The intellectual property does not “underlie” the invention. We are talking about patent rights in inventions owned by universities. That’s what Bayh-Dole is about. A patent “overlays” an invention. A company may use an invention without “investing substantial resources.” The claim that to create a commercial product requires huge sums of money and a monopoly position is only weirdly true. Big company officials may think this way. Venture capitalists in health care may also think this way. But funny, I didn’t know that the $67b in research funding placed at universities was there to ensure that big companies and venture capital firms were subsidized. The argument that products come about only because of patents and huge private investments is like the campfire story about swamp creatures. It has an effect and so gets repeated for its effect. But we don’t believe the story later, when the camping trip is over, or we become neurotic.
Reality: if a new product requires millions of dollars to develop, then generally there will be plenty of patentable inventions made in the process of doing so. An initial invention is not so important, then, if there will be plenty of additional patents to be had. The term of an exclusive license then might be three years, in which time a company had better come up with new inventions that track its substantive development work. And if a new product doesn’t require millions to develop, then all that patent talk is just blather. And if a new product doesn’t require millions to develop because the development is done in a small, capable company rather than in a big, bug-eyed company that can’t think in dollar amounts less than $300 million, then again the millions of dollars argument is simply bullshit. For that matter, a product might be readily developed in China for much less than a comparable product developed in the United States–with its regulatory overhead, taxes, labor costs, bloated budgets, and profit-taking.

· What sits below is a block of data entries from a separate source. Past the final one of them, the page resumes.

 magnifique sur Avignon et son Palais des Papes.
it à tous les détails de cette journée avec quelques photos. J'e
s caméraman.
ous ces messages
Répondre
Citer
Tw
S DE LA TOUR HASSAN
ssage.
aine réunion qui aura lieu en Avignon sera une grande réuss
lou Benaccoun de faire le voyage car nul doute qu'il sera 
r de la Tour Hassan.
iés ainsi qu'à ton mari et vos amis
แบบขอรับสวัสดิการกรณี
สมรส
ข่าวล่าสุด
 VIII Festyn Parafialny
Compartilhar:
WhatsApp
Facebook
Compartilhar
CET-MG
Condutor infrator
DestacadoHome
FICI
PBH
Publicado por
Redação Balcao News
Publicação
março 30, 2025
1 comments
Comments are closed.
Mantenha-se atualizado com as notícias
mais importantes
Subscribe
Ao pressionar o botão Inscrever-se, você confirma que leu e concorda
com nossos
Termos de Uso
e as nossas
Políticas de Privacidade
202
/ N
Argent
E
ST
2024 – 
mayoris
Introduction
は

AUTM is on a camping trip that it hopes will last forever. In the real world, many products and services have come into use without patents, without monopolies, without a single company having to foot the bill for “commercialization,” and without an “investment” of “substantial resources.” It’s just that AUTM’s operating model is that such products and services should be delayed or suppressed so that some monopoly patent position can be exploited to create a product or service. It’s bizarre, even neurotic, but that’s the camping trip AUTM is on, and the camping trip AUTM wants you to stay on forever.
And let’s be clear, since the AUTM CEO has worm-tongue: a university seeks to license an invention under an exclusive license. If an invention is ever licensed (rare enough), the invention goes to one favored company, not to “companies.” Those inventions are not managed to “serve the public” (even in a soylent way)–they are managed for their profit potential. Otherwise, we would see a heck of a lot of non-exclusive, royalty-free licenses, where the purpose of the license was to control quality, ensure compliance with a standard, and limit the opportunity for any single company (or interloper) to use patent positions to disable the accumulation of a new technology platform from which many companies might draw to create products and services.

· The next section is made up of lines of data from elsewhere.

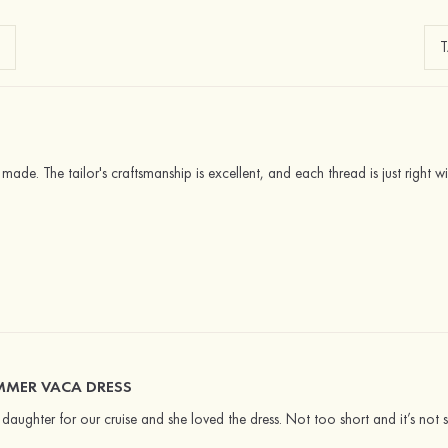
 made. The tailor's craftsmanship is excellent, and each thread is just right
UMMER VACA DRESS
daughter for our cruise and she loved the dress. Not too short and it’s not s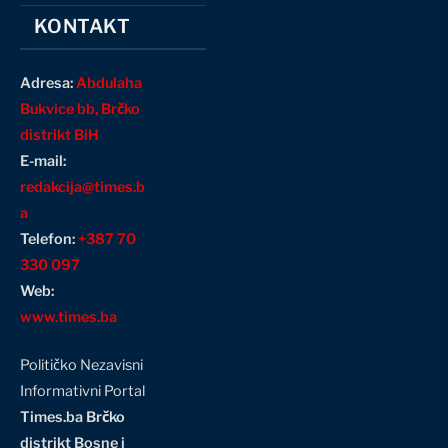
KONTAKT
Adresa:
Abdulaha
Bukvice bb, Brčko
distrikt BiH
E-mail:
redakcija@times.b
a
Telefon:
+387 70
330 097
Web:
www.times.ba
Političko Nezavisni
Informativni Portal
Times.ba Brčko
distrikt Bosne i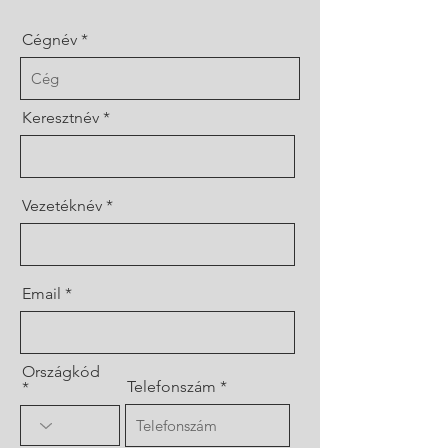
Cégnév
Keresztnév
Vezetéknév
Email
Országkód
Telefonszám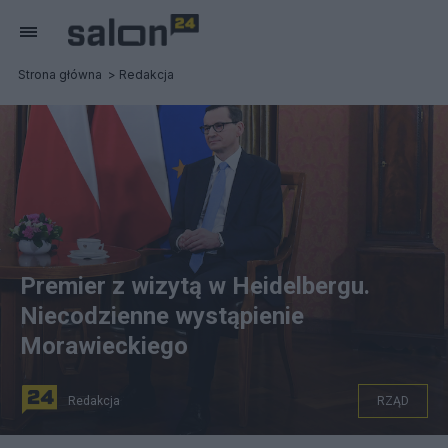
Strona główna
Redakcja
Premier z wizytą w Heidelbergu.
Niecodzienne wystąpienie
Morawieckiego
Redakcja
RZĄD
Premier RP Mateusz Morawiecki (P) podczas spotkania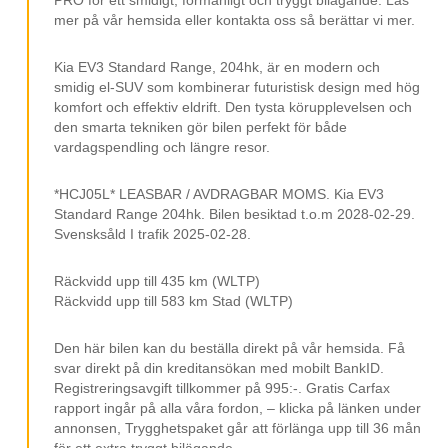
Multifunktionsratt
mer på vår hemsida eller kontakta oss så berättar vi mer.
Döda vinkel-varning
Uppmärksamhetsvarning
Kia EV3 Standard Range, 204hk, är en modern och
smidig el-SUV som kombinerar futuristisk design med hög
Touch Display
komfort och effektiv eldrift. Den tysta körupplevelsen och
den smarta tekniken gör bilen perfekt för både
2 zon klimatanläggning/ACC
vardagspendling och längre resor.
Elhissar
*HCJ05L* LEASBAR / AVDRAGBAR MOMS. Kia EV3
Elspeglar
Standard Range 204hk. Bilen besiktad t.o.m 2028-02-29.
Avbländande backspegel
Svensksåld I trafik 2025-02-28.
Infällbara sidospeglar
Räckvidd upp till 435 km (WLTP)
USB-C uttag
Räckvidd upp till 583 km Stad (WLTP)
12V-uttag
Den här bilen kan du beställa direkt på vår hemsida. Få
Klädsel (tyg)
svar direkt på din kreditansökan med mobilt BankID.
Registreringsavgift tillkommer på 995:-. Gratis Carfax
Digitalradio (DAB)
rapport ingår på alla våra fordon, – klicka på länken under
annonsen, Trygghetspaket går att förlänga upp till 36 mån
Apple carplay
för ett extra tryggt bilägande.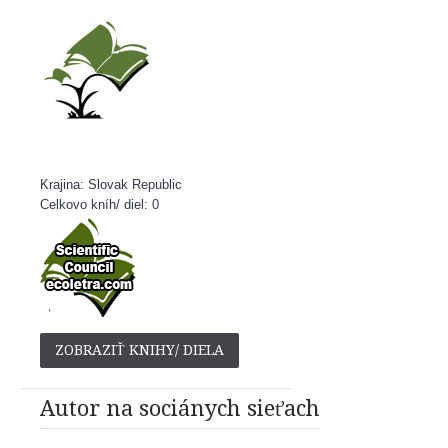
Krajina: Slovak Republic
Celkovo kníh/ diel: 0
ZOBRAZIŤ KNIHY/ DIELA
Autor na sociánych sieťach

Thus, the AUTM CEO’s tack on of “that serve the public” to the end of “products and services” is empty. We might observe that products and services that don’t serve the public are unfit for commerce. The point of “public service” in university research is almost but not quite exactly the opposite of the AUTM CEO’s bluster–that a university manages inventions not for monopoly exploitation but so that everyone has access, even if by doing so speculative investors with a mania for monopolies don’t bother. Case in point: the digital computer was not patented, and yet we have digital computers. The internet was not patented, and we have the internet. The Salk vaccine was not patented, and yet we got the Salk vaccine anyway. These are not exceptions that prove the rule. They establish the rule for public service.